Collected data –
== Segment start ==

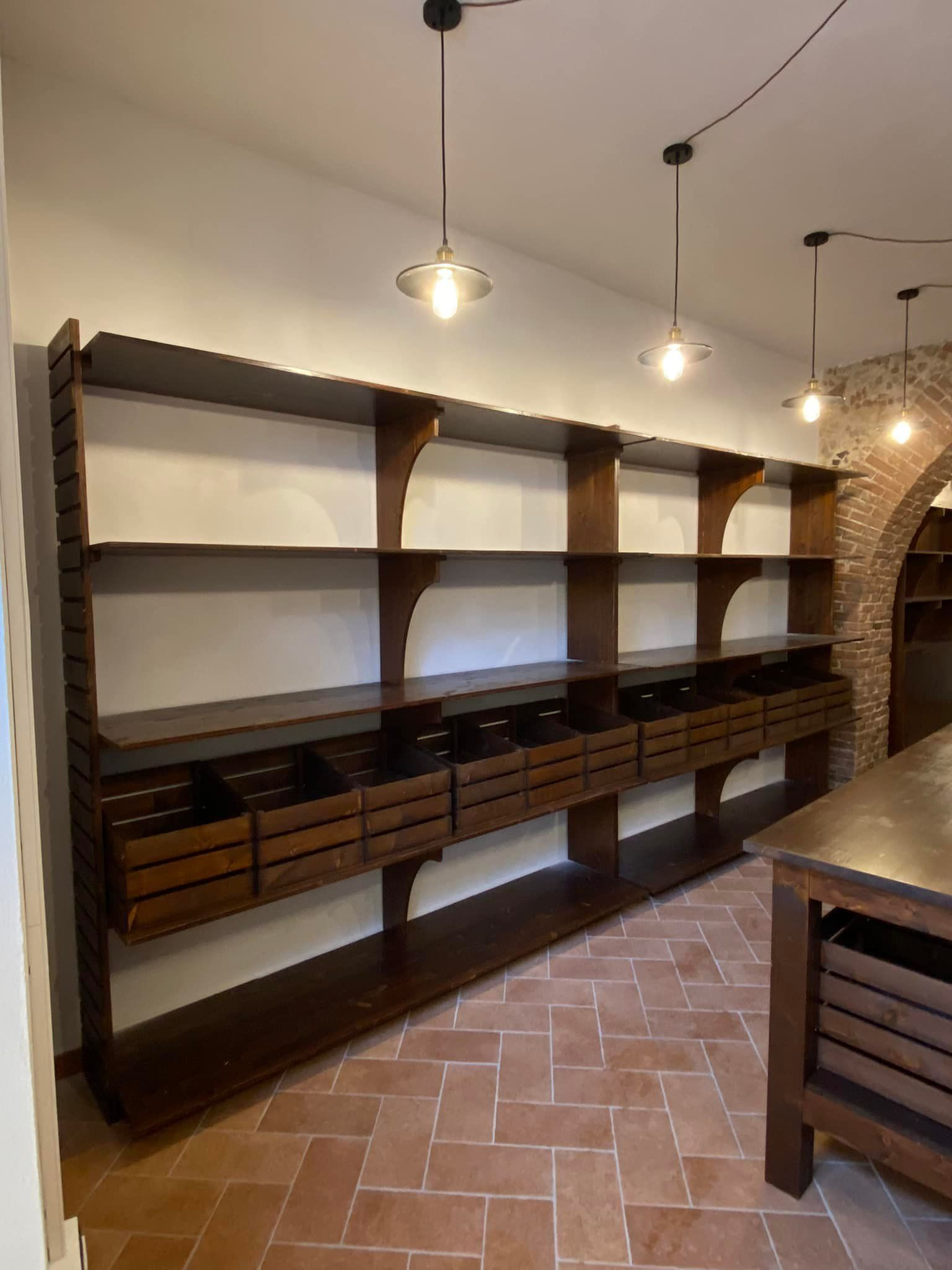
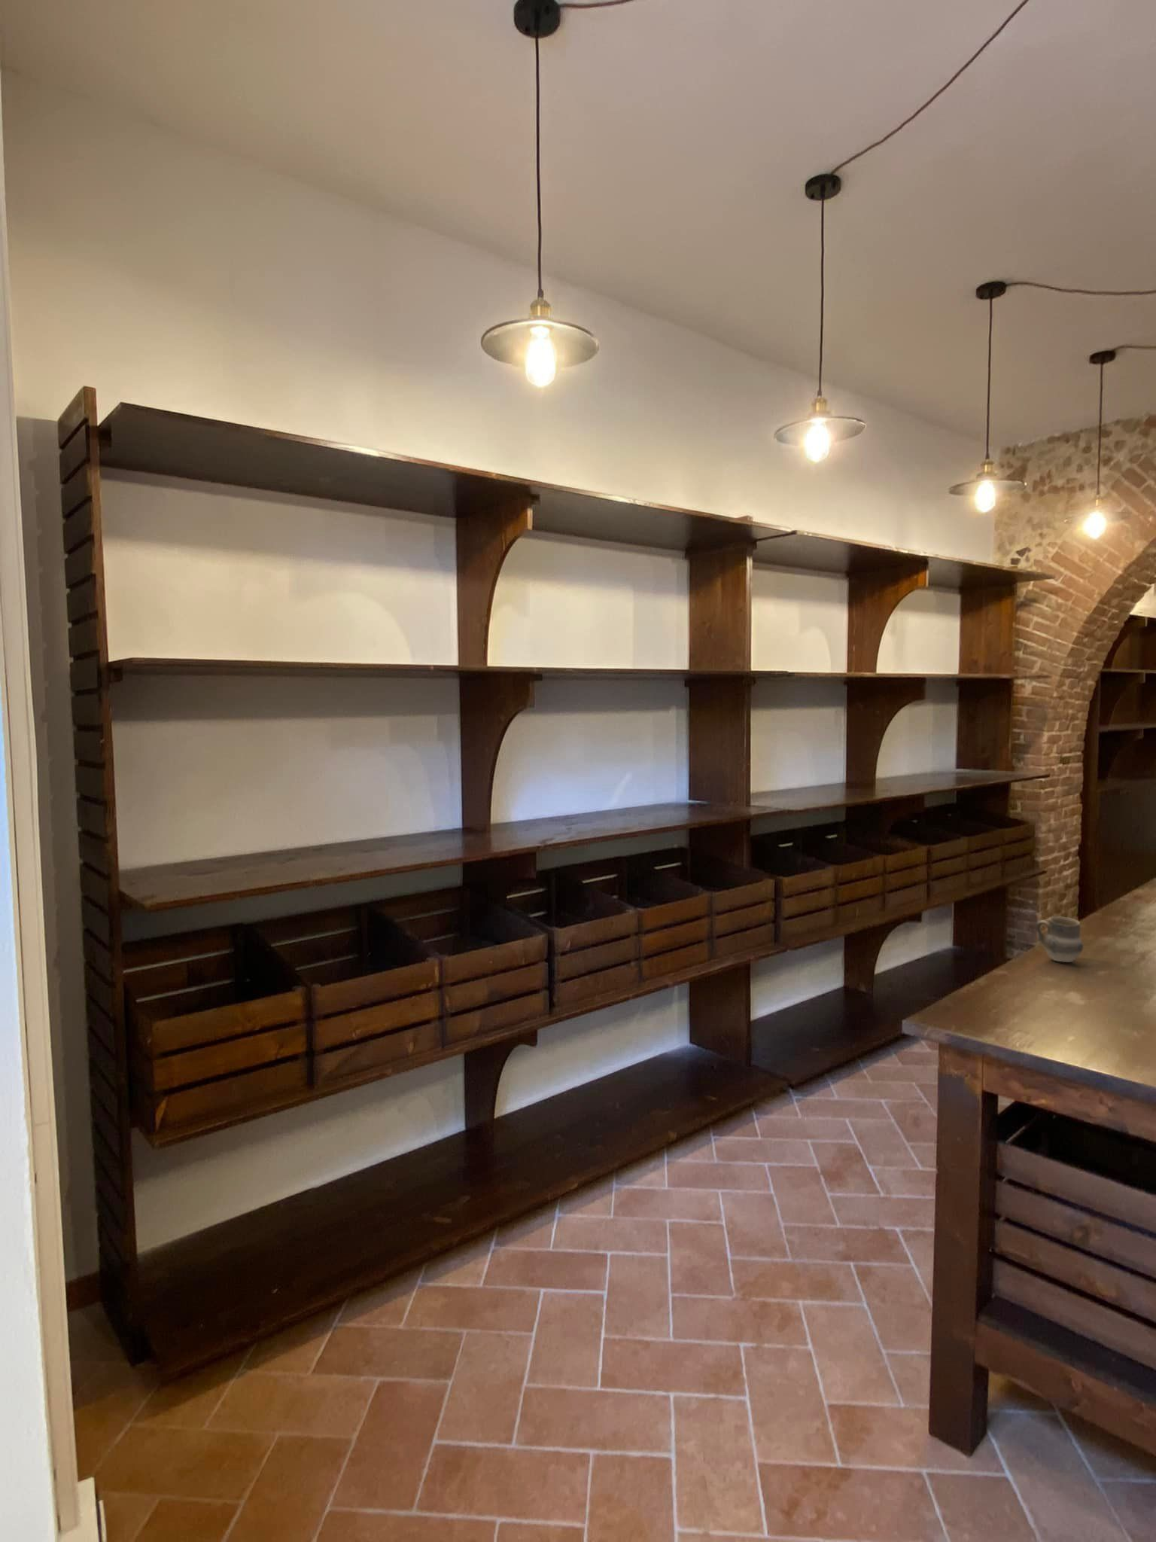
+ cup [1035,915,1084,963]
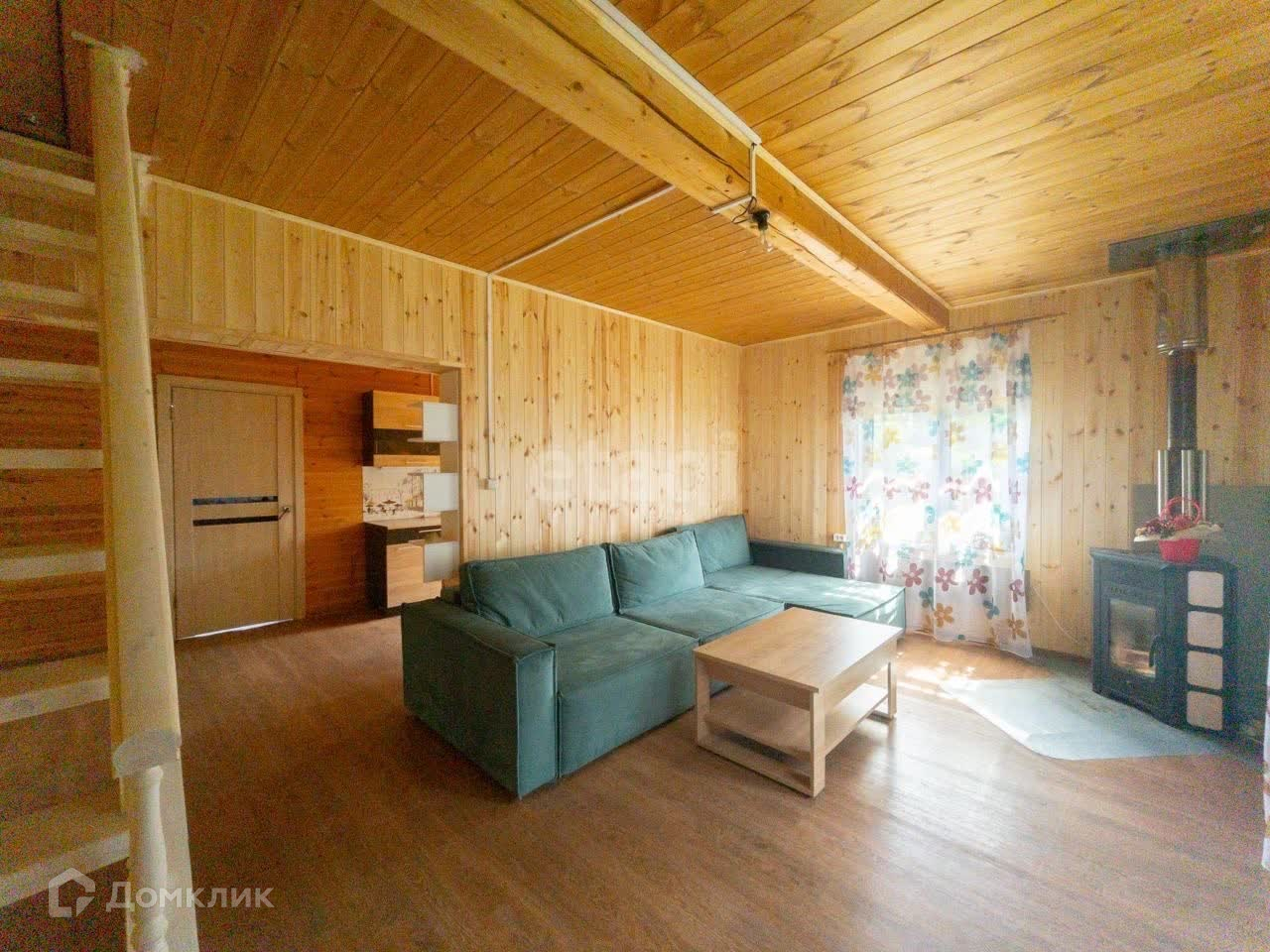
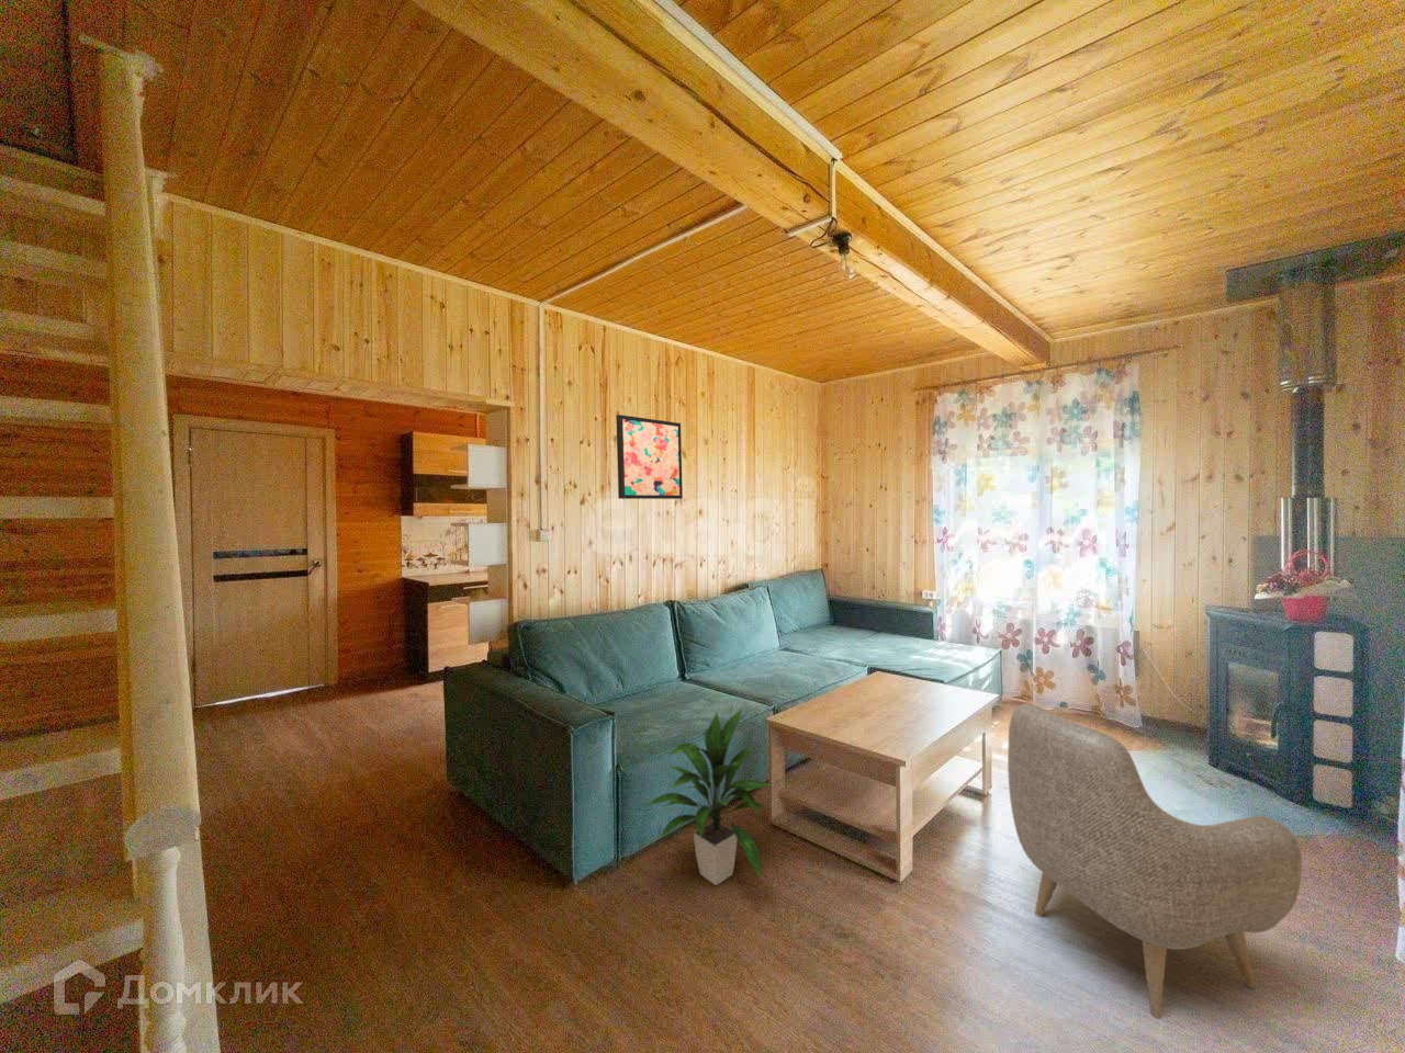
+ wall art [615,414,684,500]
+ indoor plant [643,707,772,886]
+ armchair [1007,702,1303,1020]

== Segment end ==

From the first line to the last, repeat the data above exactly and leave the pictures out.

Exercise answer –
+ cup [1035,915,1084,963]
+ wall art [615,414,684,500]
+ indoor plant [643,707,772,886]
+ armchair [1007,702,1303,1020]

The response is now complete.